Open jblang opened 2 years ago
This issue is stale because it has been open 90 days with no activity. Remove stale label or comment or this will be closed in 5 days. Maintainers can add the exempt-stale
label.
I'm a bit disappointed that this has not been triaged for over 90 days. It's a pretty serious issue with the potential to knock out DNS for an entire k8s cluster. It caused a production outage for us.
I removed the stale, I recall a few DNS updates upcoming in 2.0 - @leonardo-albertovich any settings you know of?
@jblang would you be able to contribute a retry mechanism?
I'll take a look when I get a chance and see what I can do.
I can confirm that this is still an issue in FB 2.0.6. We had another outage after upgrading from 1.9.5. We have also changed Retry_Limit
from no_limit
to 3
, but it didn't have any effect.
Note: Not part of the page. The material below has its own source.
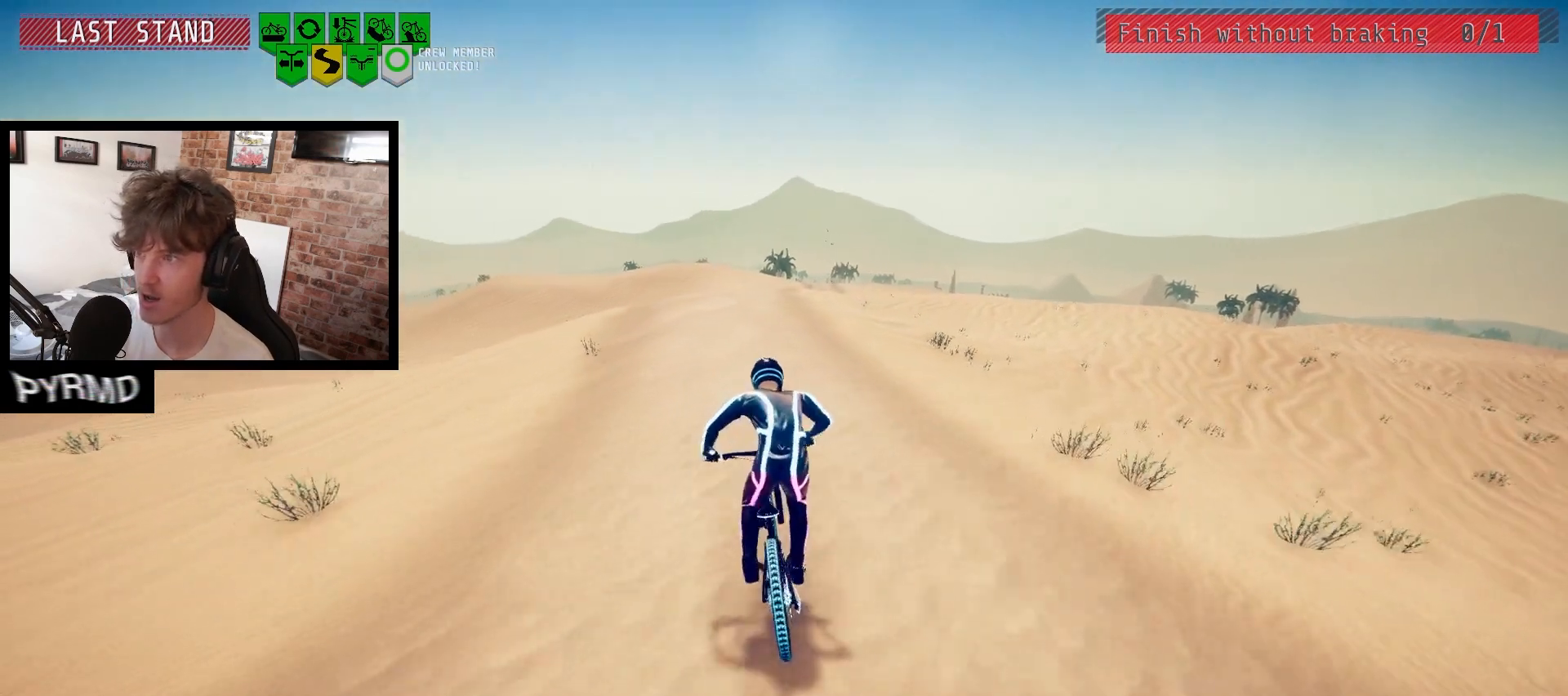
{"keys": ["a", "space"], "events": [[150, "space", "down"], [267, "a", "up"], [283, "j", "down"], [333, "a", "down"], [383, "j", "up"]]}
Retries back off exponentially and chunks are dropped after 3 tries, but initial send of new chunks are attempted immediately even if attempts to send previous chunks have all failed.
That this lack of global backoff triggers a DNS storm is really a side-effect. However, I'm wondering if enabling keepalive might reduce the number of times connections are established and therefore the number of DNS requests.
This issue is stale because it has been open 90 days with no activity. Remove stale label or comment or this will be closed in 5 days. Maintainers can add the exempt-stale
label.
I'm sorry, I totally missed this. For the moment, the only workaround would be setting dns.resolver
to LEGACY
in the SERVICE
section or net.dns.resolver
to LEGACY
in each output plugin if setting it globally would interfere with other plugins.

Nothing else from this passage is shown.